Looking at Figure 1 in the paper, the authors chose a 'favorable' denominator to get their 23%. That is, the found 20 identities, the prion fragment is 100 residues and rat signal is 91 plus gaps of 6 and 3. Note 20/100 = 20% while 20/91 = 22%, so perhaps non-matching C-terminal residues were not used. Both numbers are already below the cutoff for significance. However, it gets much worse:the authors use a standard gap penalty of 3.0 for opening and 0.1 for elongation from GCG BestFit, evidently not reading software documentation. For gaps of 6 and 3, this amounts to a penalty of 3.0 + 0.6+ 3.0 + 0.3 = 6.9. This penalty must be taken from the residue identities count in order to use the 25% identity level for statistical significance [as determined by authors of DSSP, C Sander and R Schneider, Proteins 9: 56-68 1991, see page 61.] In other words, (20 - 6.9)/100 =13.1%, not remotely in the gray area for statistical signfiicance.
* Signal peptidases evidently originated in the early pre-Cambrian. Although they are poorly conserved with less than 7% identical residues as a group, weakly related members can be found in species from all kingdoms. Since mammals already have an orthologous signal peptidase (eg, SPC 18/21 in the heteropentamer from rat), the authors are evidently thinking of prion protein as a paralogue. Since prion protein is reported from salmon, this implies a gene duplication and divergence of function at least 400 million years ago (first vertebrates date to 546 Mya). There would have been no repeat region, crucial 106-126 domain, carbohydrate sites, intra-molecular disulphide bond, signal peptide, or GPI anchor at the time of gene duplication. [The authors make the astonishing suggestion that mitochondrial peptidase [nearly] homo-dimer implies a prion hetero-dimer with 'Protein X' [p294] despite billions of years of divergence and monomers and pentamers elsewhere in the family. ]

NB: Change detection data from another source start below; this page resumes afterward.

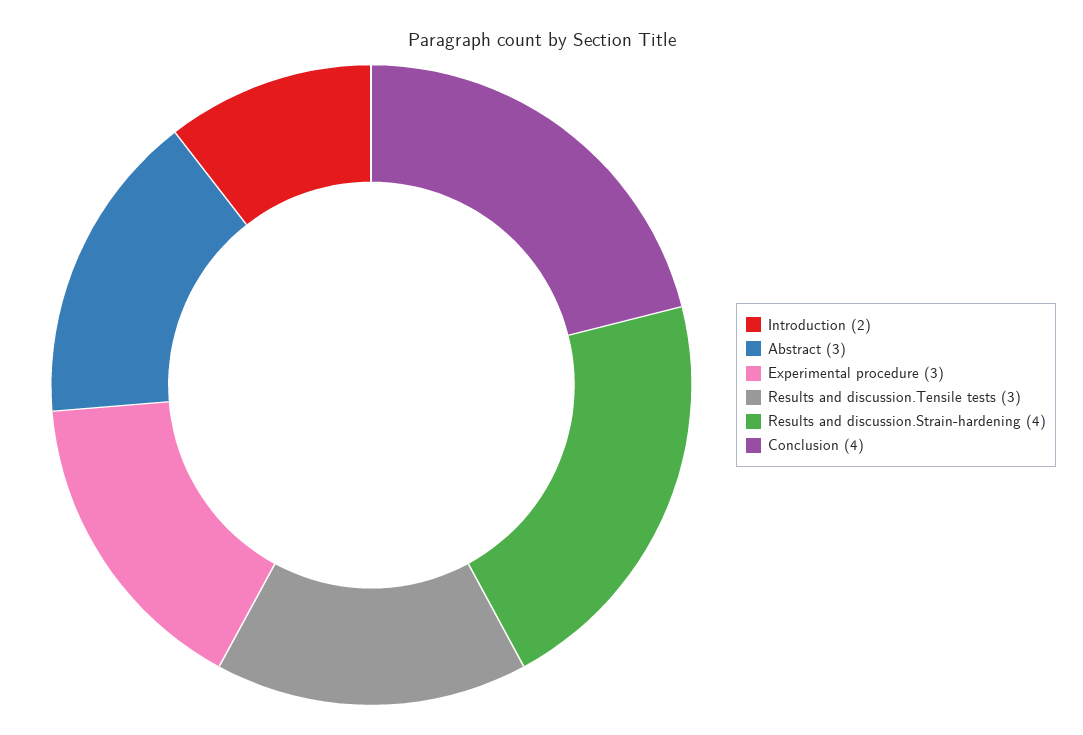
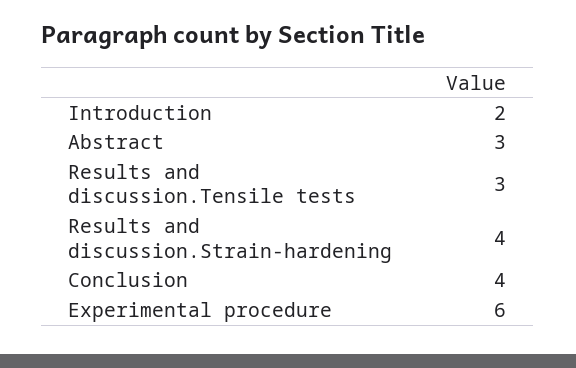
Experimental procedure: 3 -> 6

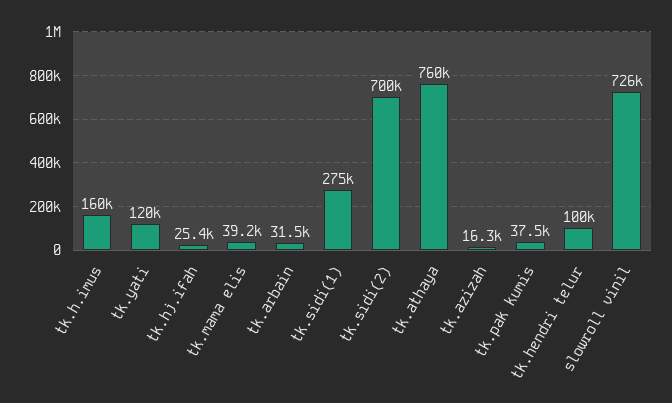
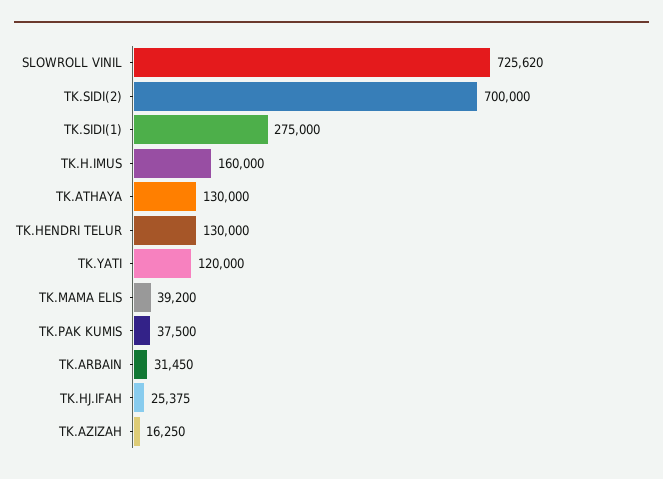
tk.athaya: 760000 -> 130000
tk.hendri telur: 100000 -> 130000

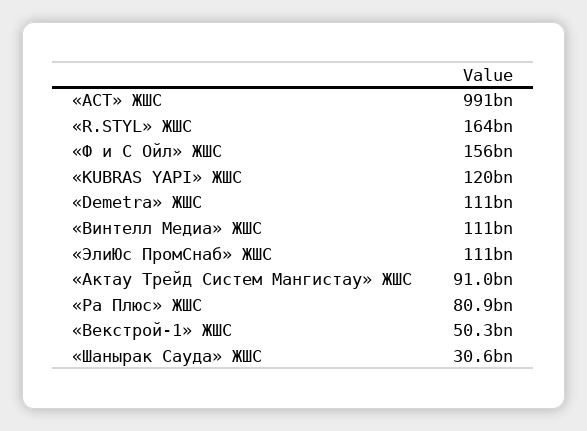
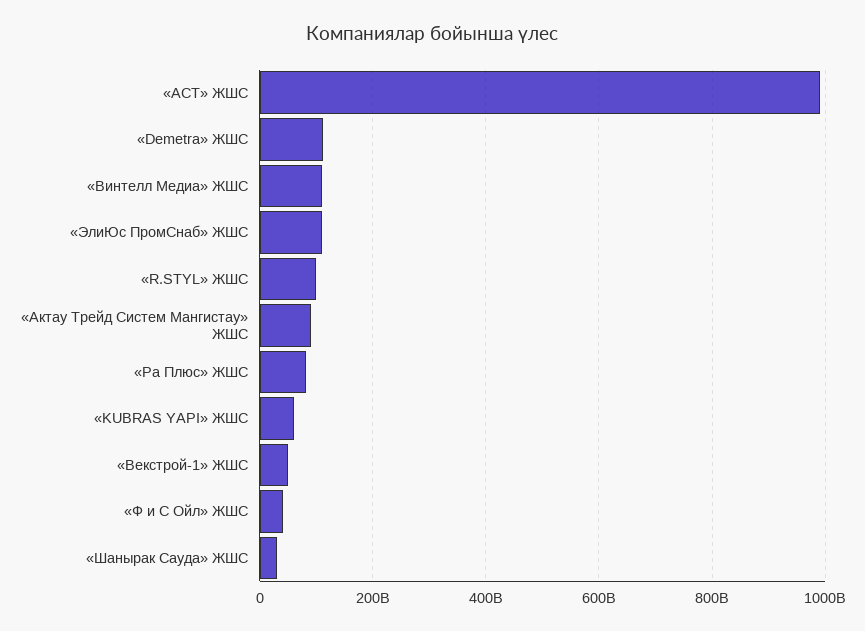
«R.STYL» ЖШС: 164000000000 -> 100000000000
«Ф и С Ойл» ЖШС: 156000000000 -> 40000000000
«KUBRAS YAPI» ЖШС: 120000000000 -> 60000000000

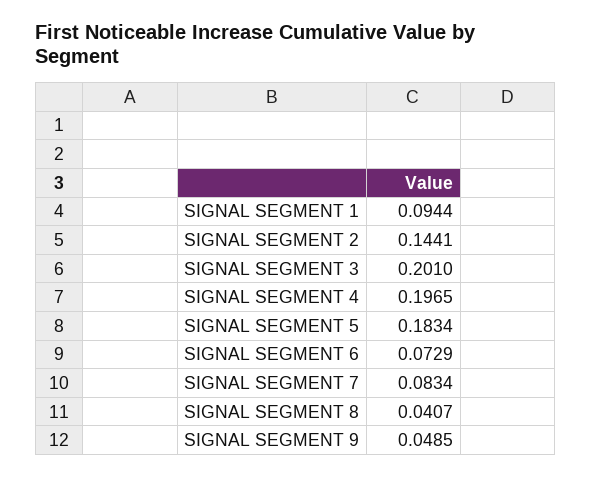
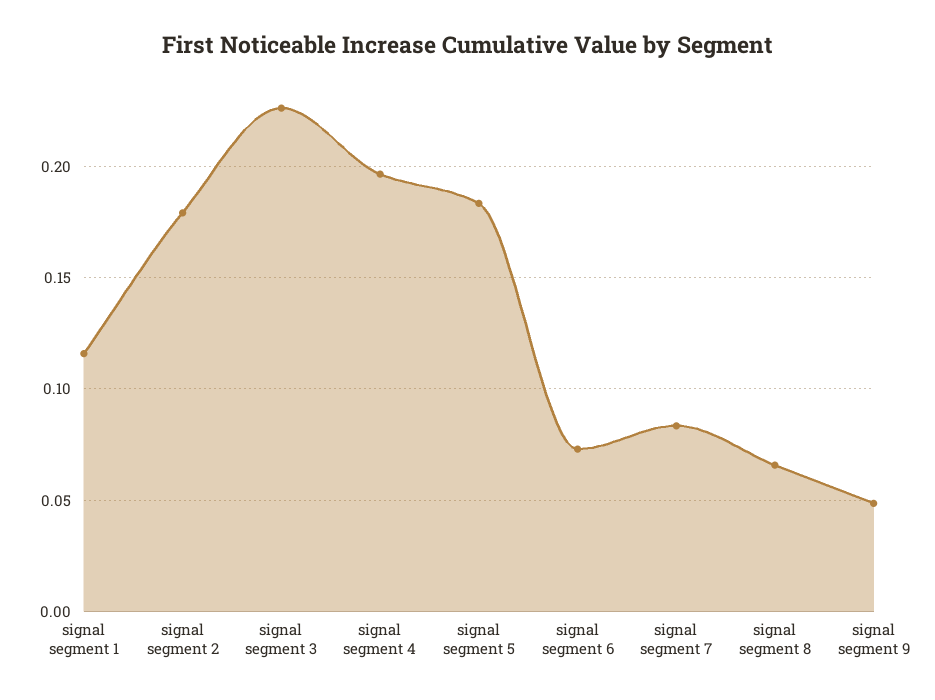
SIGNAL SEGMENT 1: 0.0944 -> 0.115
SIGNAL SEGMENT 2: 0.1441 -> 0.18
SIGNAL SEGMENT 3: 0.201 -> 0.225
SIGNAL SEGMENT 8: 0.0407 -> 0.065

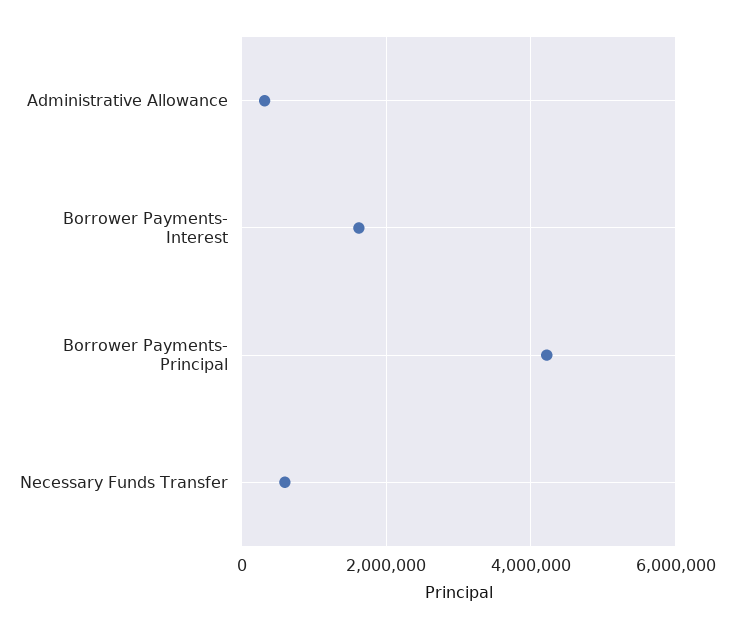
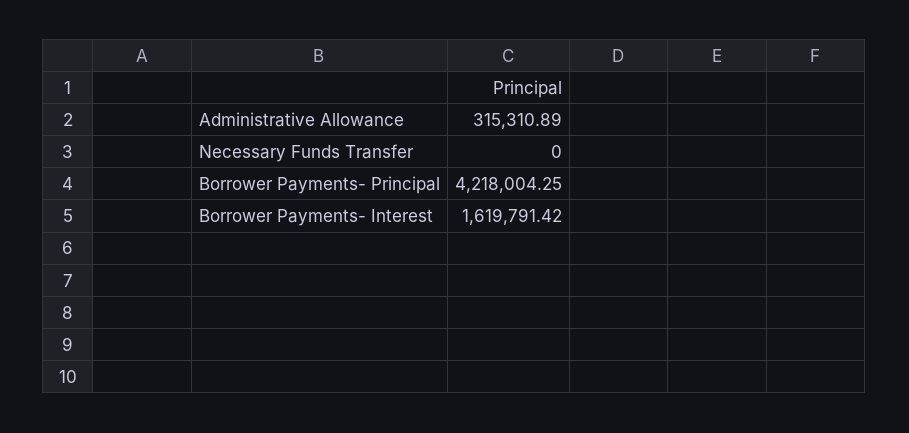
Necessary Funds Transfer: 600000 -> 0

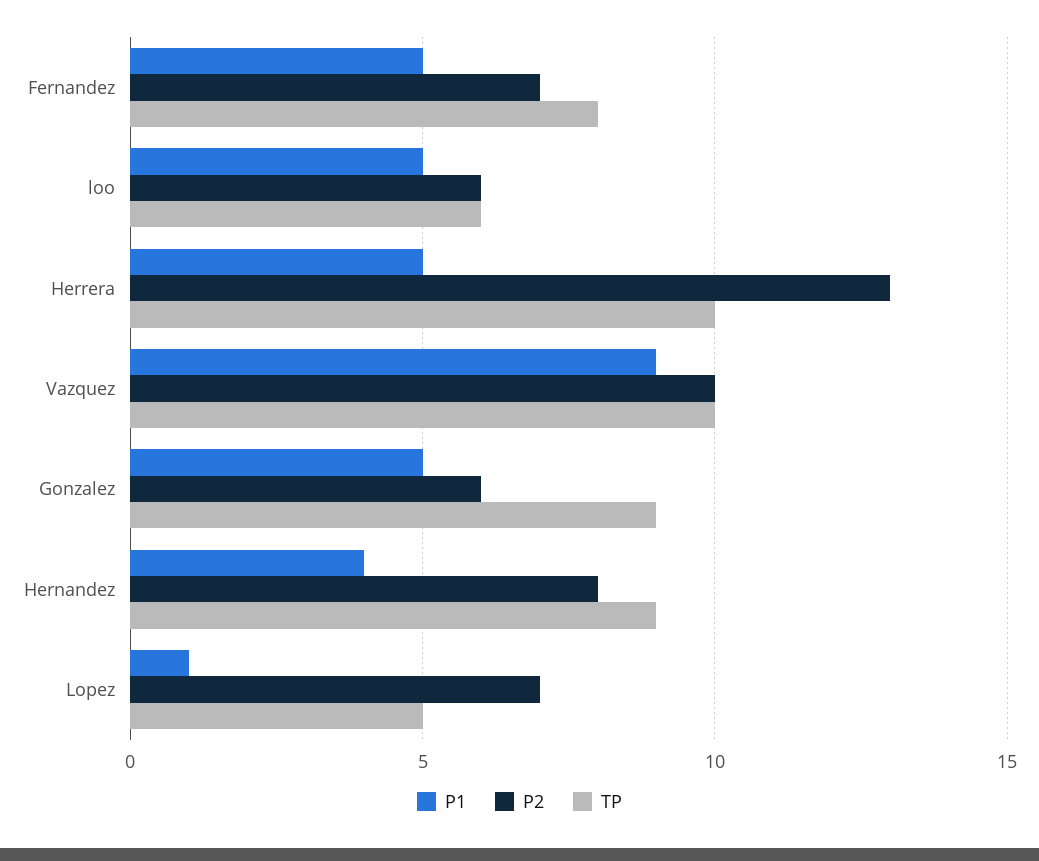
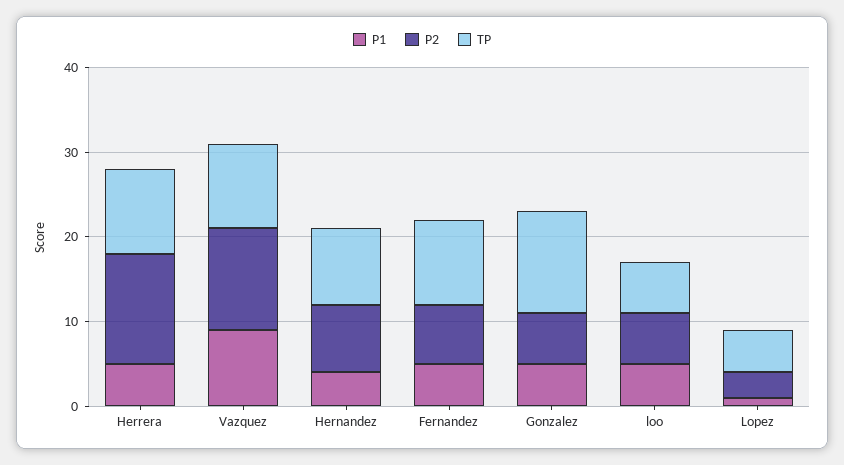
TP, Fernandez: 8 -> 10
P2, Vazquez: 10 -> 12
TP, Gonzalez: 9 -> 12
P2, Lopez: 7 -> 3

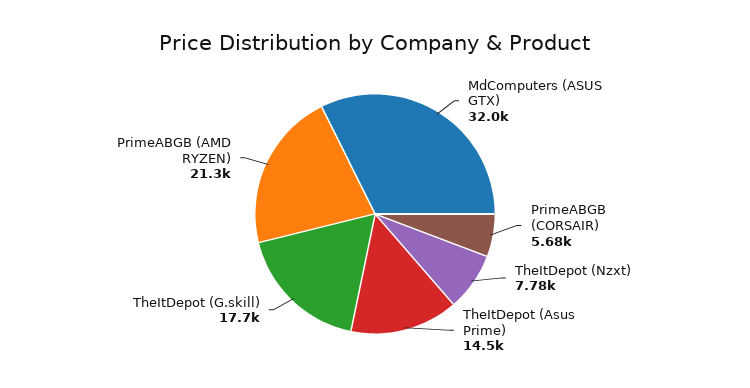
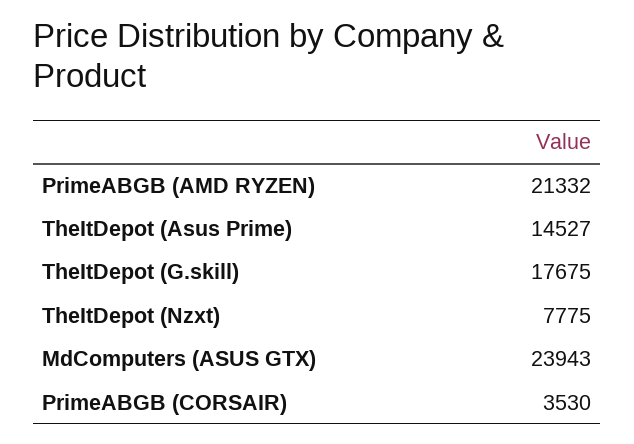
MdComputers (ASUS GTX): 32000 -> 23943
PrimeABGB (CORSAIR): 5680 -> 3530

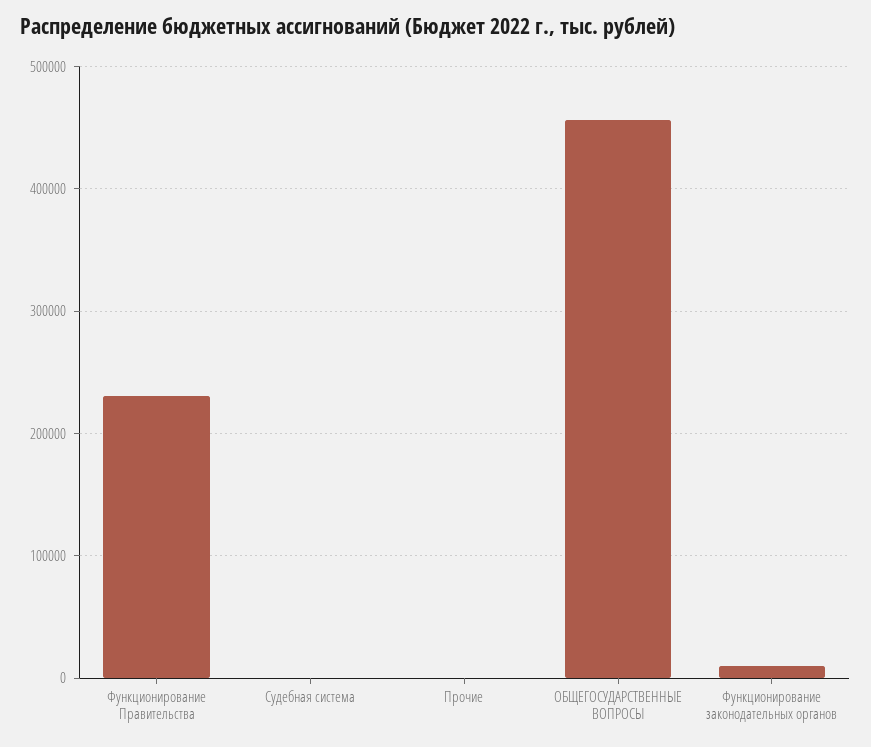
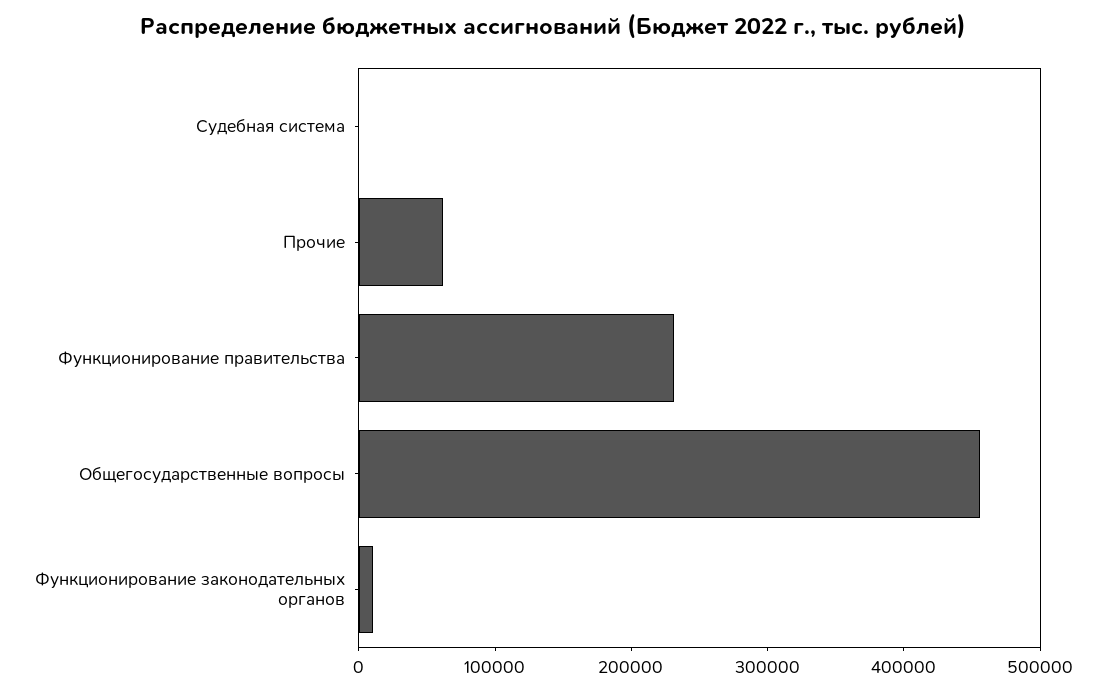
Прочие: 0 -> 60000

Thus it is arbitrary and capricious to align rat peptidase with mouse prion -- one might equally well use chicken as the prion representative, but then the asserted correspondences become significantly weaker. The methodology commonly used in this situation is to reconstruct ancestral sequences (to suppress noise): ie, recontruct the bird-mammal common ancestory and compare this to a reconstructed early vertebrate signal peptide, in primary and secondary structure and threaded 3D rms. Again, this takes a few minutes to accomplish with online software -- again, there are 6 authors listed. Perhaps the results were inconvenient.
* No rationale is given for the proposed activity. Prion protein sits on the extracellular membrane surface -- of what use is a signal peptidase activity here when the substrate is in the ER? Signal peptidases have integral membrane domains: why was this discarded in favor of a GPI-anchor? What is the function of the other two domains, where and when did they arise, and how do they dovetail with the proposed peptidase activity?
The function and relationships of the globular domain of prion protein remain a total mystery.
[Note the nascent prion protein must of course interact transiently with the signal peptidase in the ER in order to have its leader peptide removed. Mutations blocking this process are easily created yet none of the known CJD mutations are of this type.]